Und was ist mit den USA? Die Signale aus Washington könnten nicht verwirrender sein. Der neue Präsident Donald Trump hat den Brexit als "fantastisch" begrüßt; das geplante Freihandelsabkommen TTIP wird es wohl nicht mehr geben. Der Zustand der EU ist Trump "ziemlich egal"; die EU ist aus seiner Sicht nur gegründet worden, "um die Vereinigten Staaten im Handel zu schlagen". Da unterstreicht US-Vizepräsident Mike Pence in Brüssel die Bedeutung der EU für die USA, während der wichtigste Berater von Trump, Steve Bannon, in Washington das genaue Gegenteil betont: Die EU sei eine fehlerhafte ("flawed") Institution.
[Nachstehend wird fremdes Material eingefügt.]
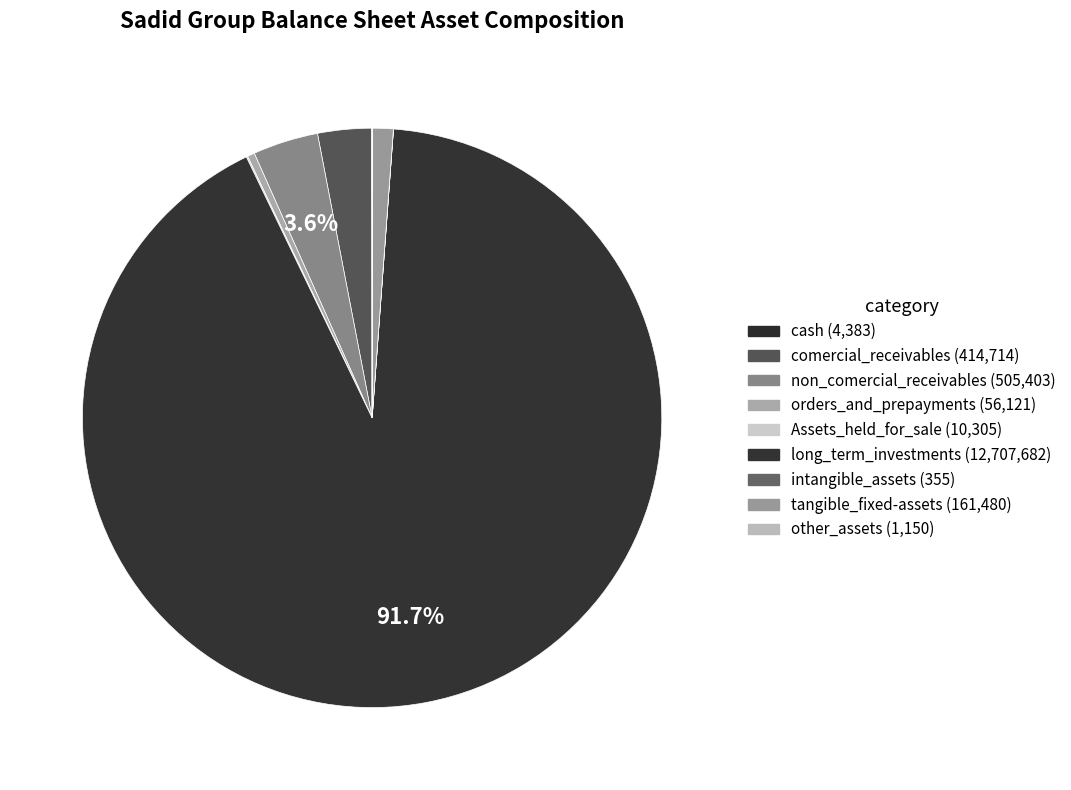

How many slices are in this pie chart?

9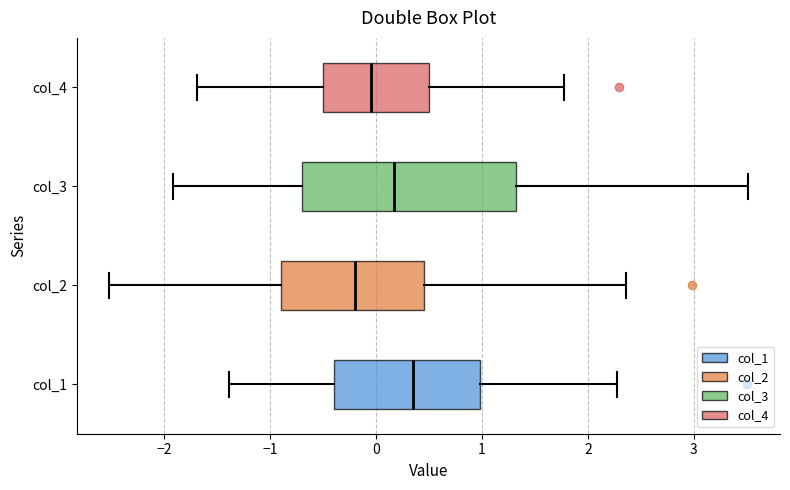

Where does the median line of the box for col_1 sit on the x-axis? The values are not printed on the chart, so give them approximately, as read against the axis.

0.3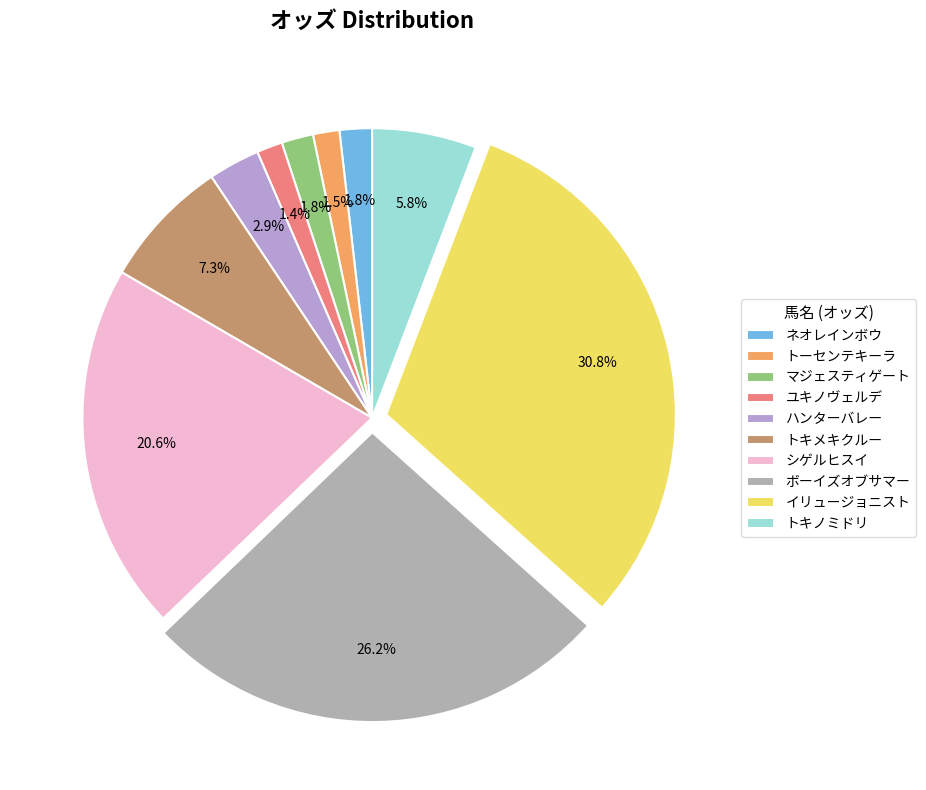

The イリュージョニスト slice represents 31% of the pie. True or false?

True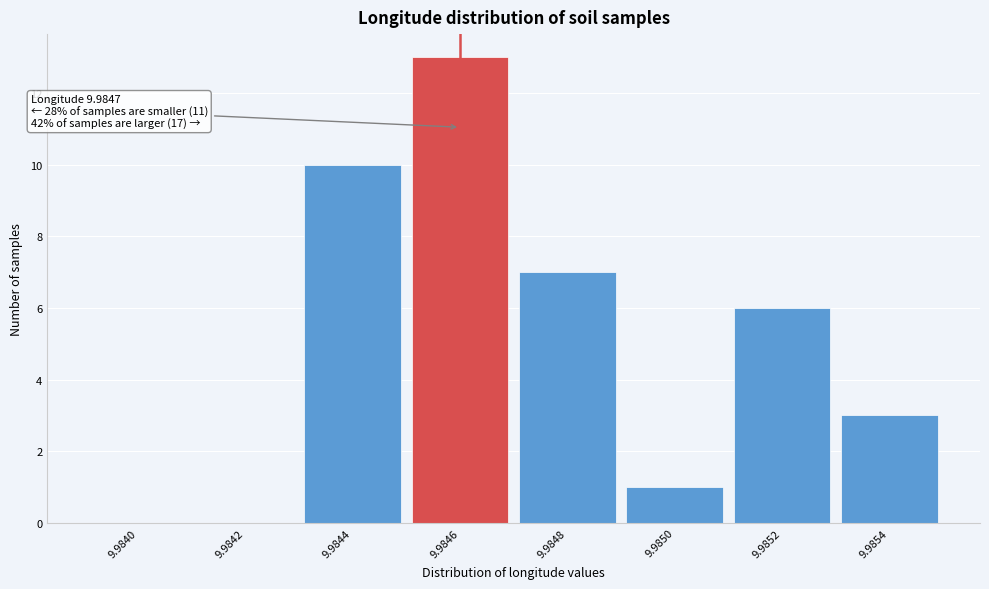

Reading left to right, transcribe all the data shown in this chart.

9.9840=0	9.9842=0	9.9844=10	9.9846=13	9.9848=7	9.9850=1	9.9852=6	9.9854=3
Was wird also aus dem vereinigten Europa 60 Jahre nach Gründung der EWG? Ist der Brexit der Anfang vom Ende? Droht der EU womöglich der schleichende Zerfall? Fragen, die vor zehn Jahren so wohl niemand gestellt hätte. Oder ist der Brexit die Chance für ein "neues" Europa? Mit gemeinsamer Außen- und Verteidigungspolitik, möglicherweise in einem "Europa der zwei Geschwindigkeiten"?

2017 wird in jedem Fall ein Schicksalsjahr für Europa werden. Bei den Wahlen in den Niederlanden am 15. März blieb die Partei des Rechtspopulisten Geert Wilders weit hinter den Erwartungen zurück. Als Europäer kann man nur hoffen, dass die Präsidentschaftswahl in Frankreich ähnlich ausfällt und es keine Präsidentin Le Pen geben wird. (Nachlese vom 25.3.2017)

Rolf Steininger, geboren 1942, ist Em. o. Univ.-Prof. und war von 1984 bis 2010 Vorstand des Instituts für Zeitgeschichte an der Universität Innsbruck.